Часто — много рвения, слепой веры и большое уважение к таинствам, трепетное почитание реликвий, мощей многочисленных святых, источников, камней, получудодейственных деревьев, над которыми воздвигнут крест, освещающий их. А еще — сентиментальное почитание Девы Марии, Евхаристии, Младенца Иисуса и Сердца Христова. В душах людей поддерживается страх перед сатаной, демонами и адом с его «кипящей смолой» и огромными чанами, «где поджаривают грешников», как пишет Вийон
[43], посвятивший эти стихи своей матери. Это сложный христианский набор, в котором нежность, неистовство и страх соседствуют с кротостью, а простая набожность уживается с верованиями, пришедшими из глубины времен, которые не забыты и в нашем XX веке: всякое чародейство, колдуны и колдуньи, деревенские гадалки и городские отравительницы, добрые и злые духи, блуждающие огоньки, оборотни, огромные чудовища; что до фаз Луны, знаков зодиака и их влияния, так о них писали во всех альманахах, выходивших десятками тысяч экземпляров и продававшихся повсюду, причем рядом печатались поминания святых и метеорологические «прогнозы» (ежегодное повторение никого не удивляло!).Итак, мы можем утверждать, что христианство смягчило, затенило, взяло верх или поглотило древнейшие религии, обожествлявшие силы природы, как и остатки язычества. До какой степени?

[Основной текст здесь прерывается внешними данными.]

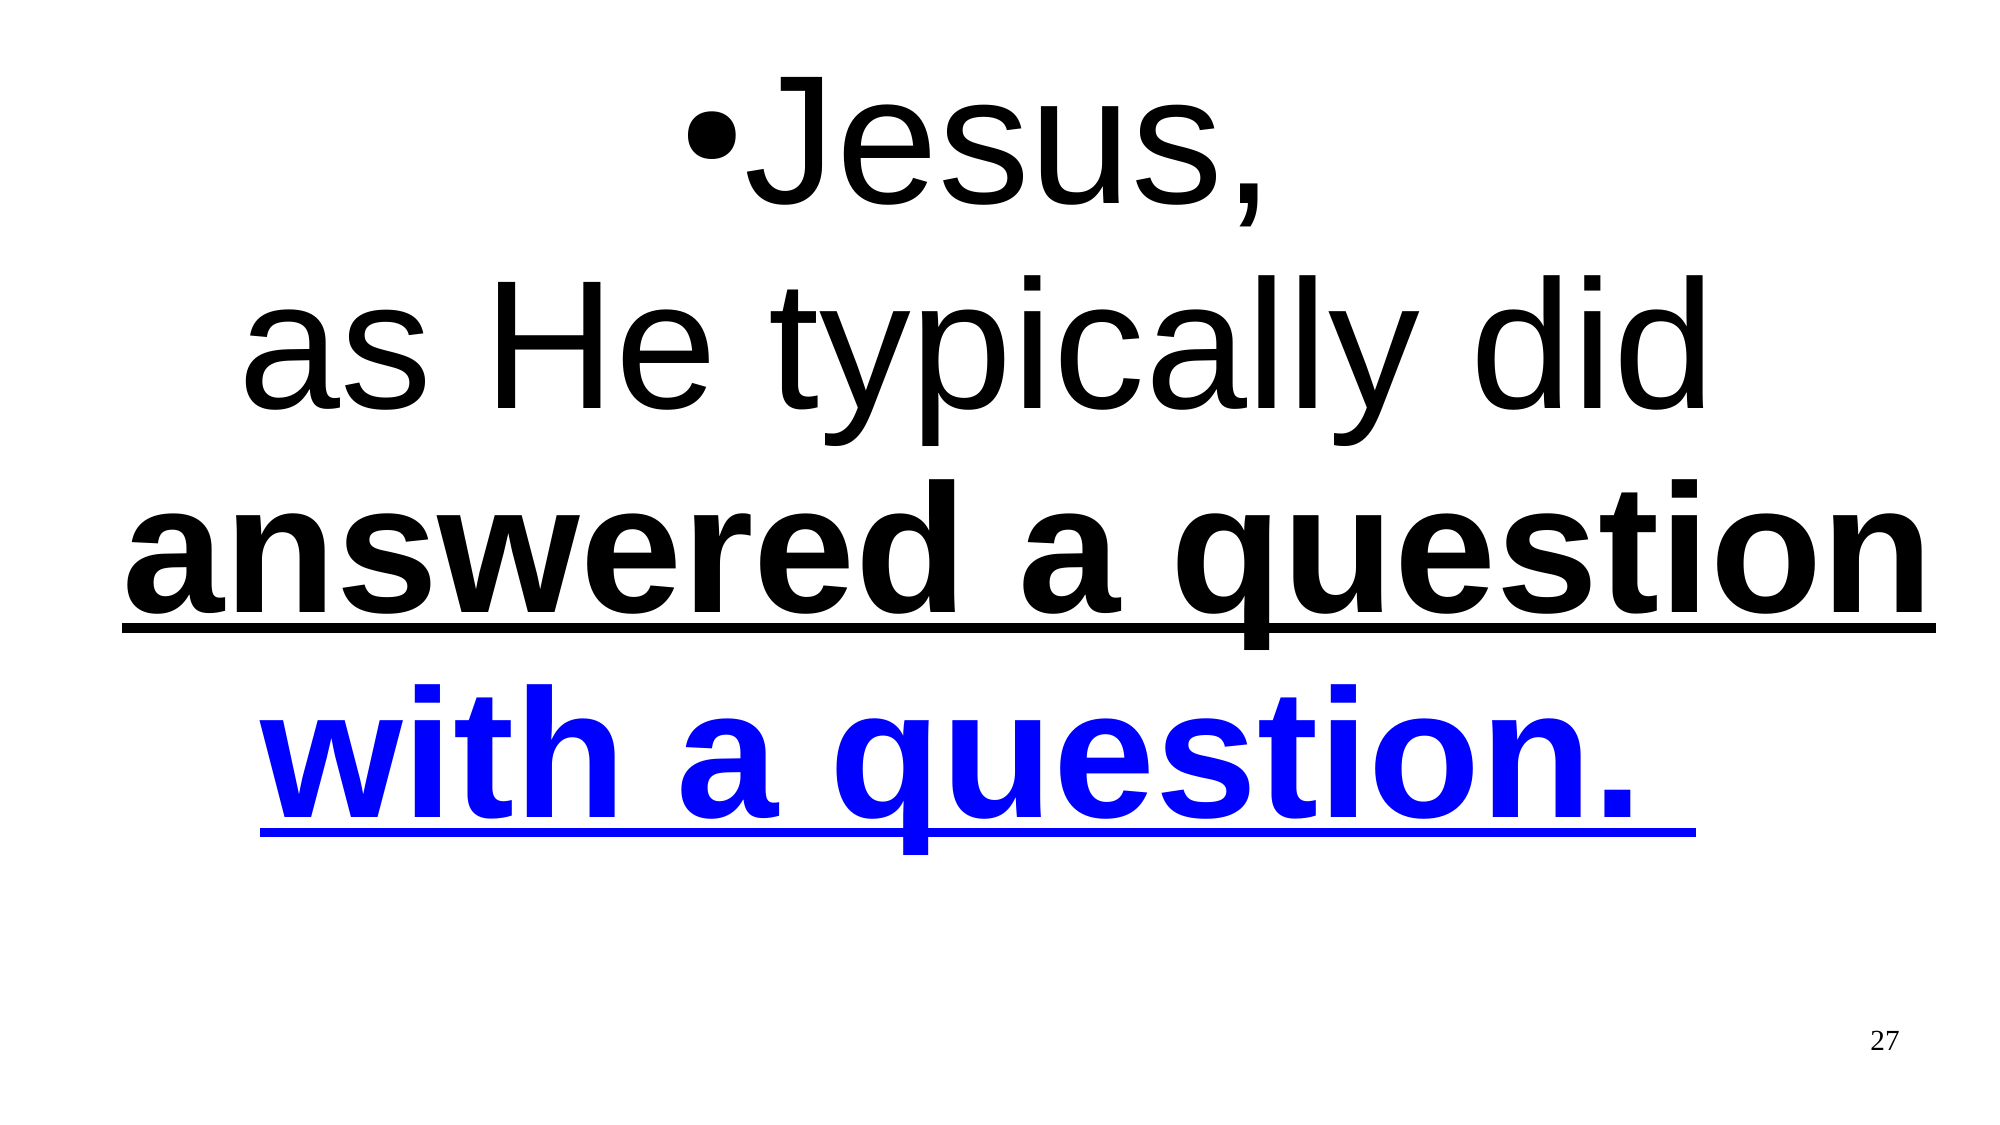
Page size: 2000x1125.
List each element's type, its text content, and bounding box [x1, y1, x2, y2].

list Jesus, as He typically did answered a question with a question. [37, 37, 1951, 1088]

Ничто — даже темные истории о колдунах, подобные той, что случилась в Лудене, — не могло встревожить или смутить государственных деятелей, и уж тем более Мазарини, много чего повидавшего в бытность свою в Италии.

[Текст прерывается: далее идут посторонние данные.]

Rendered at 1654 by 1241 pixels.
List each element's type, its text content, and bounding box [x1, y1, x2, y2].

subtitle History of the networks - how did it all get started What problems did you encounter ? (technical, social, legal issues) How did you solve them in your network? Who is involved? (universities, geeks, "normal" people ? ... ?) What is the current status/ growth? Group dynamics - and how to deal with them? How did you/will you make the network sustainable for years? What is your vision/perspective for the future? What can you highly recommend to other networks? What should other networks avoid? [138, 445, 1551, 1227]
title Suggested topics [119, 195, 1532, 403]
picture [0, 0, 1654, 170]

Прошло восемьдесят лет со времен Тридентского собора, принявшего жесткую программу Контрреформации (она имела целью жесткое размежевание с протестантами: ни одно положение их веры не было принято) и наметившего направление серьезного реформирования католической церкви и доктрины и нравов верующих. Нельзя сказать, что пункт о нравах был немедленно принят во Франции: парламенты провинций, ссылаясь на независимость галликанской церкви, отказались исполнять решения Собора. На практике же большая часть положений стала постепенно применяться. Следует признать, что, несмотря на создание в период до 1643 года нескольких семинарий и попытки монархов назначать епископов не по рекомендации и не по праву рождения, то, что нам известно о французском духовенстве середины XVII века, особенно о деревенском, содержит много темных страниц: кюре зачастую были плохо подготовлены и не отличались высокой нравственностью. Настоящее реформирование французской церкви начинается поколение спустя. Покойный набожный король Людовик XIII и регентша хотели этой реформы, но им просто не хватило времени. Мазарини, как и Ришелье, государственный деятель и обладатель больших доходов с двух десятков аббатств, ограничивался тем, что «пользовался» Церковью (и заставлял платить духовенство), конечно, желая ее реформирования; один из них не снисходил до реформ на уровне приходов, разве что в Париже, но в столице он руководствовался отнюдь не религиозными причинами. Больше всего и Ришелье и Мазарини беспокоила католическая элита, где политиков было больше, чем священнослужителей, несмотря на внешнюю набожность. Эта элита и помыслить не могла о том, чтобы наихристианнейший король
[44]одержал победу над католическим королем [45], особенно с помощью протестантских государств. В этом и заключалась главная проблема «партия благочестивых», которую Мазарини «унаследовал» от Ришелье.